Apple doesn’t lose money. That’s just not what Apple does. So why is Apple TV+ bleeding over $1 billion annually? Because it’s not really a streaming service—it’s a marketing expense. And when you zoom out, that might actually make sense.
According to a new report from The Information, Apple TV+ boasts 45 million subscribers but still can’t break even. The report, citing sources familiar with the matter, revealed that Apple’s streaming division loses more than $1 billion per year, despite years of high-profile spending on originals like Severance and Killers of the Flower Moon. This financial shortfall, previously unreported, underscores how Apple’s entertainment ambitions continue to cost far more than they generate.
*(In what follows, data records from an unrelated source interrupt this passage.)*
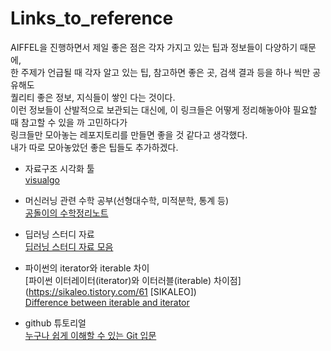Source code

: # Links_to_reference

AIFFEL을 진행하면서 제일 좋은 점은 각자 가지고 있는 팁과 정보들이 다양하기 때문에,<br>
한 주제가 언급될 때 각자 알고 있는 팁, 참고하면 좋은 곳, 검색 결과 등을 하나 씩만 공유해도<br>
퀄리티 좋은 정보, 지식들이 쌓인 다는 것이다.<br>
이런 정보들이 산발적으로 보관되는 대신에, 이 링크들은 어떻게 정리해놓아야 필요할 때 참고할 수 있을 까 고민하다가<br>
링크들만 모아놓는 레포지토리를 만들면 좋을 것 같다고 생각했다.<br>
내가 따로 모아놓았던 좋은 팁들도 추가하겠다.



- 자료구조 시각화 툴<br>
[visualgo](https://visualgo.net/en/heap?slide=1)

- 머신러닝 관련 수학 공부(선형대수학, 미적분학, 통계 등)<br>
[공돌이의 수학정리노트](https://angeloyeo.github.io/2020/09/07/basic_vector_operation.html)

- 딥러닝 스터디 자료<br>
[딥러닝 스터디 자료 모음](https://bbongcol.github.io/deep-learning-bookmarks/)

- 파이썬의 iterator와 iterable 차이<br>
[파이썬 이터레이터(iterator)와 이터러블(iterable) 차이점](https://sikaleo.tistory.com/61 [SIKALEO]) <br>
[Difference between iterable and iterator](https://www.geeksforgeeks.org/python-difference-iterable-iterator/)

- github 튜토리얼<br>
[누구나 쉽게 이해할 수 있는 Git 입문](https://backlog.com/git-tutorial/kr/stepup/stepup1_1.html)
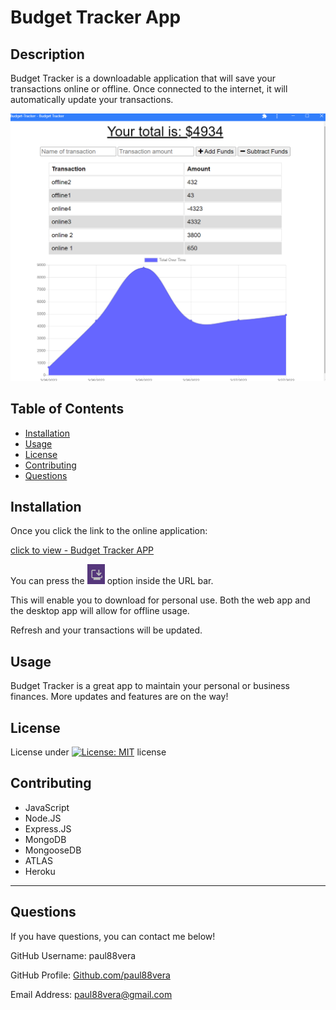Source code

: 
  # Budget Tracker App

  ## Description
  Budget Tracker is a downloadable application that will save your transactions online or offline. Once connected to the internet, it will automatically update your transactions.

  ![Screenshot](/assets/images/budget-tracker-app.png)

  ## Table of Contents
  - [Installation](#installation)
  - [Usage](#usage)
  - [License](#license)
  - [Contributing](#contributing)
  - [Questions](#questions)

  ## Installation
  Once you click the link to the online application:

  [click to view - Budget Tracker APP](https://shielded-falls-48437.herokuapp.com/)
  
  You can press the ![screenshot](/assets/images/install.png) option inside the URL bar. 
  
  This will enable you to download for personal use. Both the web app and the desktop app will allow for offline usage.

  Refresh and your transactions will be updated.

  ## Usage
  Budget Tracker is a great app to maintain your personal or business finances. More updates and features are on the way!

  ## License
  License under [![License: MIT](https://img.shields.io/badge/License-MIT-yellow.svg)](https://opensource.org/licenses/MIT) license

  ## Contributing
  * JavaScript
  * Node.JS
  * Express.JS
  * MongoDB
  * MongooseDB
  * ATLAS 
  * Heroku

  
----
  ## Questions
  If you have questions, you can contact me below!
  
  GitHub Username: paul88vera

  GitHub Profile: [Github.com/paul88vera](https://github.com/paul88vera/)

  Email Address: paul88vera@gmail.com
Apple even cut its content budget by $500 million in 2024, signaling that Tim Cook and company are taking a harder look at whether this high-end prestige play is worth it. Even after pouring over $5 billion annually into content, Apple TV+ remains a mid-tier player in streaming, trailing far behind giants like Netflix and Amazon Prime Video.
The Case for Apple TV+ as a “Marketing Play”
Netflix co-CEO Ted Sarandos put it bluntly in a recent interview:
“I don’t understand it beyond a marketing play, but they’re really smart people. Maybe they see something we don’t.”
And he’s not wrong. Apple TV+ is not competing on volume like Netflix. It’s not chasing genre dominance like Disney+. And it doesn’t have the legacy brand equity of HBO. What it does have? An iron-clad ecosystem.
Every Ted Lasso and Killers of the Flower Moon is another reason to stay locked into Apple One. Every Friday Night Baseball game is a reason to fire up your Apple device. Every exclusive event, every prestige film—it all feeds into keeping you engaged with Apple’s broader suite of services.
And Apple Services is where the real money is. In Q1 2025, Apple’s Services division (which includes TV+, Music, iCloud, and more) raked in a record $26.3 billion, up from $23.1 billion a year prior. Apple doesn’t break out TV+ revenue, but at $6.99/month, even 45 million paying subs barely nudge the needle. The real value isn’t in direct profits—it’s in keeping users inside the walled garden.
Skip’s Take
Here’s where things get Messi. Even if Apple TV+ is just a high-end, content-driven loyalty program, does it justify the burn rate? Apple can afford to absorb a billion-dollar loss indefinitely, but for how long?
Apple already pulled back spending in 2024, and the recent Sarando’s jab suggests that even industry heavyweights are questioning the long game here. With streaming bundling (hello, Disney+/Hulu/Max mashups) becoming the industry norm, Apple TV+ either needs to scale up or find a better way to justify its costs.
Because right now, Apple is basically paying Hollywood a billion dollars a year to keep you in the ecosystem. And even for Apple, that’s an expensive marketing strategy.